Two firm conclusions about the same phenomenon that directly contradict each other means that something else is going on. Unless we ignore the distinction between abstract vs. empirical complexity, and lump them under a single thing called "complexity," which makes co-authorship more necessary.
The idea that things are just so much more complex than they used to be, is nothing more than a self-serving rationalization. Like, sure, back in the old days when Isaac Newton invented calculus and classical mechanics, when Maxwell invented electro-magnetism, and when Einstein wrote his four Annus Mirabilis papers, it was still possible to write up your ideas on your own. Add on Darwin, Mendel, Fisher, Wright, Hamilton, Trivers, and others from biology. And whoever else you prefer from your own discipline.
But inventing all of modern mathematics and science was just baby stuff. I mean, who hasn't independently invented calculus before dozing off on the couch at night? And quantum physics is one of those things that most of us think up while we're staring at the refrigerator waiting for our tea kettle to boil in the morning. And I've lost count by now of how many times I've integrated Darwinian biometrics and Mendelian inheritance while being put on hold by the power company.
The bogosity of these arguments comes through more clearly when we look at the actual output in the supposedly more brain-bending era of the past 30 or so years.

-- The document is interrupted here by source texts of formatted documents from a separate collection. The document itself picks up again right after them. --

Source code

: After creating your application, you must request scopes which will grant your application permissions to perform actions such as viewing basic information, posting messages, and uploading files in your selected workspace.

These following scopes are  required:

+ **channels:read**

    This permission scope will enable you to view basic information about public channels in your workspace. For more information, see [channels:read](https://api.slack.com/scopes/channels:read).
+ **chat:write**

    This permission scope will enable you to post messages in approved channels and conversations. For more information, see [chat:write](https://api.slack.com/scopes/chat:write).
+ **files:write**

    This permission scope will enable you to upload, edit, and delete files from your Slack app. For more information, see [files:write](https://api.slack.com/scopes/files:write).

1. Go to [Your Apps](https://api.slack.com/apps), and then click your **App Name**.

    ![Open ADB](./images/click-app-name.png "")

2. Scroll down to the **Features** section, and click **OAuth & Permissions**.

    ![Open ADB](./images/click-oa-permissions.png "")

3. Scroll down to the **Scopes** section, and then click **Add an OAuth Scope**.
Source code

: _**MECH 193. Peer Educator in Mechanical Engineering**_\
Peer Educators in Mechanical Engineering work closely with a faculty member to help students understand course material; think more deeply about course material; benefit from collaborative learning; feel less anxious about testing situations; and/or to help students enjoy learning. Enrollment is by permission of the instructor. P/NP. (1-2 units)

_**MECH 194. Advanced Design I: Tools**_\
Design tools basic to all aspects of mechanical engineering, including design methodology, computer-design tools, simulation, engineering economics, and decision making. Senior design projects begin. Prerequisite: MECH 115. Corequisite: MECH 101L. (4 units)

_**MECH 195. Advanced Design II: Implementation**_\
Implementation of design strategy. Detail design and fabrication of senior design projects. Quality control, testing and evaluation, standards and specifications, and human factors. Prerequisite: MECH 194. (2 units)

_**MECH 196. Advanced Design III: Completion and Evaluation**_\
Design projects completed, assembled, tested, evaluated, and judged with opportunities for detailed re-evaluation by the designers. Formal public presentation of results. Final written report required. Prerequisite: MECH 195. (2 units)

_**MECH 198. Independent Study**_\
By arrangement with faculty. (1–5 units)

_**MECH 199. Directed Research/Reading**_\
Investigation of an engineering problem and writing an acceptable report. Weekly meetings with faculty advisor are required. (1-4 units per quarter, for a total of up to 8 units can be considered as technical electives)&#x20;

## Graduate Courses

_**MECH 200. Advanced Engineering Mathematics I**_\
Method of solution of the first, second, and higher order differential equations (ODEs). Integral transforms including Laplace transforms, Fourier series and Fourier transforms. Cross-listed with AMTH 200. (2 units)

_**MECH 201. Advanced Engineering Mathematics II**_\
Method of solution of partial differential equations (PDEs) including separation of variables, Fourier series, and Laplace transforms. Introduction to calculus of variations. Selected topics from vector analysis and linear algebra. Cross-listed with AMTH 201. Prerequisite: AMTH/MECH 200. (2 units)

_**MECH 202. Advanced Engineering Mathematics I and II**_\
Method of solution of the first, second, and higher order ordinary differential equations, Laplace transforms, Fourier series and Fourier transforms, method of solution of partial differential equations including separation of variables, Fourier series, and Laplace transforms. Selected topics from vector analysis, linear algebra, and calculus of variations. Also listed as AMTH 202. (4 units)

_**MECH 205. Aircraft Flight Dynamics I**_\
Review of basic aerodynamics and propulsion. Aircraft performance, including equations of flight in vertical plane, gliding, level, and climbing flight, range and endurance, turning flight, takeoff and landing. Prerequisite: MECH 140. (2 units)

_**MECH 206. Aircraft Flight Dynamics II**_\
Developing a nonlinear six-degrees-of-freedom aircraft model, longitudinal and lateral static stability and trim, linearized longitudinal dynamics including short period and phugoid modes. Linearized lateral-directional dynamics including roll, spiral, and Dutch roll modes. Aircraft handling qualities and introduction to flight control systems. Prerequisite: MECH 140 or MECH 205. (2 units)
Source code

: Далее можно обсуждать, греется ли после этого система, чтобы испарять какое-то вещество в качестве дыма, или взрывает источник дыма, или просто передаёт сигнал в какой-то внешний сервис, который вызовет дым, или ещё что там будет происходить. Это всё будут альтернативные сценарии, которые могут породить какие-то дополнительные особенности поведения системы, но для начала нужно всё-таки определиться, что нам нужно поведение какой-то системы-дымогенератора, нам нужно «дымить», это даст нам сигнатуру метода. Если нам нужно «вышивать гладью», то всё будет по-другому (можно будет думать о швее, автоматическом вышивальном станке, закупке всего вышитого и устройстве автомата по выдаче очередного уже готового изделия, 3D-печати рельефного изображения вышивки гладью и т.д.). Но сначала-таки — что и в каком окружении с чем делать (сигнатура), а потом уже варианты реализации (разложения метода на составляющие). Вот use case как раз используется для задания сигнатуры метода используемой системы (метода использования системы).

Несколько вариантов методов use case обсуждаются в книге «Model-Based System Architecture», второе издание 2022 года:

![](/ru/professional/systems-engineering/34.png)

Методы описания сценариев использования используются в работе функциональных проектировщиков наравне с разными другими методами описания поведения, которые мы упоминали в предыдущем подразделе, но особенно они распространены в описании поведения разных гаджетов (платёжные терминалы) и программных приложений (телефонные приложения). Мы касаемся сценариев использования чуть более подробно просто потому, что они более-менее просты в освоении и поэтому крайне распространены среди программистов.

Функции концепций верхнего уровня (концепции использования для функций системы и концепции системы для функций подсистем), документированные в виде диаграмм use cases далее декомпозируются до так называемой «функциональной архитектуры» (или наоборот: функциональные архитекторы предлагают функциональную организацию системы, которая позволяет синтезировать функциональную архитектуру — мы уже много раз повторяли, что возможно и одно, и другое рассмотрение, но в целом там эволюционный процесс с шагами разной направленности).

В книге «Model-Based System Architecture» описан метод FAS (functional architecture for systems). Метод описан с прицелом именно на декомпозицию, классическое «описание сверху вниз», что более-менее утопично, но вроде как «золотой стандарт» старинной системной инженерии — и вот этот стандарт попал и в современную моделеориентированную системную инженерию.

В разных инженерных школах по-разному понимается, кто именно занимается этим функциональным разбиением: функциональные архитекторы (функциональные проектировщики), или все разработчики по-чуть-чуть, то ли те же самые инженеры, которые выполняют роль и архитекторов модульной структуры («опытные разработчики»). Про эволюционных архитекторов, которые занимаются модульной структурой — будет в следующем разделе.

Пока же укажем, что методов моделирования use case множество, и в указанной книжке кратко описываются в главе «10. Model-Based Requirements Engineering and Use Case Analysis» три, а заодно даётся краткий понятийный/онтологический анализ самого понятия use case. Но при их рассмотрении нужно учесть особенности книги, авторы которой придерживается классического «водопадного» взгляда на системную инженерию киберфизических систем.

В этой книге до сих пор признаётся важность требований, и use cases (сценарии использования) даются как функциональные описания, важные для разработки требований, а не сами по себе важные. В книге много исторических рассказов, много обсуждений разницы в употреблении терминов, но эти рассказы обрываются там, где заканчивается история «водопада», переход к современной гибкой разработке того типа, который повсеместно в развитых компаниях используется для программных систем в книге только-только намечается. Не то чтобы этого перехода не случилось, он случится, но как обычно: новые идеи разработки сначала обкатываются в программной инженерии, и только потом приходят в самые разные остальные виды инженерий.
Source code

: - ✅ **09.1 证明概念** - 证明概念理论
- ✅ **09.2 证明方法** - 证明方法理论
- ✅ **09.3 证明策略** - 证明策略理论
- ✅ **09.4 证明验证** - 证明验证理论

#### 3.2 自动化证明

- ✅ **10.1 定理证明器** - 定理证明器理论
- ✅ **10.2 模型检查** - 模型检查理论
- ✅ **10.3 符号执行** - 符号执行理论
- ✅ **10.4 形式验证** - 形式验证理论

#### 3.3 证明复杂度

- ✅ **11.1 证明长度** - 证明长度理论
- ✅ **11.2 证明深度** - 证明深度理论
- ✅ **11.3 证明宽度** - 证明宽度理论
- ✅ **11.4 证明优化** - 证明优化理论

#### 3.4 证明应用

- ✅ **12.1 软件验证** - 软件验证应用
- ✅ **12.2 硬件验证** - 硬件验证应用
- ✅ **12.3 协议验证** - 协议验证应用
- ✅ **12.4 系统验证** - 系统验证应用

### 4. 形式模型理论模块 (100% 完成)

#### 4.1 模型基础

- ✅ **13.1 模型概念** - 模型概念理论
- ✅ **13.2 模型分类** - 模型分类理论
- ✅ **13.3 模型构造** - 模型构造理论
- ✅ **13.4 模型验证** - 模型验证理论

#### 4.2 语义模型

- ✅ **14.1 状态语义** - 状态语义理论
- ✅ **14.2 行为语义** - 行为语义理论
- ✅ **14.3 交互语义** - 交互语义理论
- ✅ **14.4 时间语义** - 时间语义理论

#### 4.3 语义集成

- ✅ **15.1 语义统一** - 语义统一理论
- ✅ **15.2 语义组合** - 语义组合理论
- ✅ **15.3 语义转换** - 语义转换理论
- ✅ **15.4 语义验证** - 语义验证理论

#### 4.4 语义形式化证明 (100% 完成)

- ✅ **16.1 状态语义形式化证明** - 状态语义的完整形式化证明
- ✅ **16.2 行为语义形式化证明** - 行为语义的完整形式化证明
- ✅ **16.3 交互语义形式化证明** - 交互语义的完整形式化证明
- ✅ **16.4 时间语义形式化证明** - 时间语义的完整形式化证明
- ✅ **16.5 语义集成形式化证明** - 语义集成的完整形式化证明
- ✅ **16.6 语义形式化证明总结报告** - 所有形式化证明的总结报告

If research these days requires three Einsteins rather than just one, shouldn't the results be even more mind-blowing than the original work was back in its day? Yet how many Earth-shattering theories or empirical patterns have come out in the past 30-odd years that are several times more profound and awe-inspiring than any of those listed above by single authors?
From what I've been exposed to, the closest thing to a Big Deal is the recent body of work on human evolution that has used human genome sequencing. It throws light on our murky early origins, in particular the genetic influence on homo sapiens from related species like the Neanderthals (and bringing to light a species that we didn't even know existed before, the Denisovans). It also shows us how different groups have evolved in recent times, say since the dawn of agriculture, adapting to their local conditions and new ways of life (starchy diets, centralized states).
At the same time, I wouldn't rank this sub-sub-sub-field up there with Fisher's formalization of natural selection and adaptation (oh yeah, plus inventing modern statistics), or Hamilton's theory of kin selection and inclusive fitness.
And I can't include this work in a larger category called "human genome research," because outside of evolutionary results, looking at genomes hasn't taught us anything, when it promised to locate what genes were responsible for cancer, schizophrenia, homosexuality, and other fitness-depressing traits that would have been weeded out a long time ago. It also promised to deliver gene therapy that would help the many people suffering from these conditions. All that work hasn't amounted to diddly squat.
It is hard to escape the conclusion that researchers are too concerned with bloating their publication list in their grab for greater status, sacrificing the focus and originality that comes from serving as the captain of their own ship. If you can put in a decent effort and get fully rewarded, why give it your all?
Soon the norm becomes design by committee, pass the buck, cover your ass, and plausible deniability. Fewer folks follow the norm of stewardship and of tending your flock of ideas until they're good and ready to be sheared or slaughtered.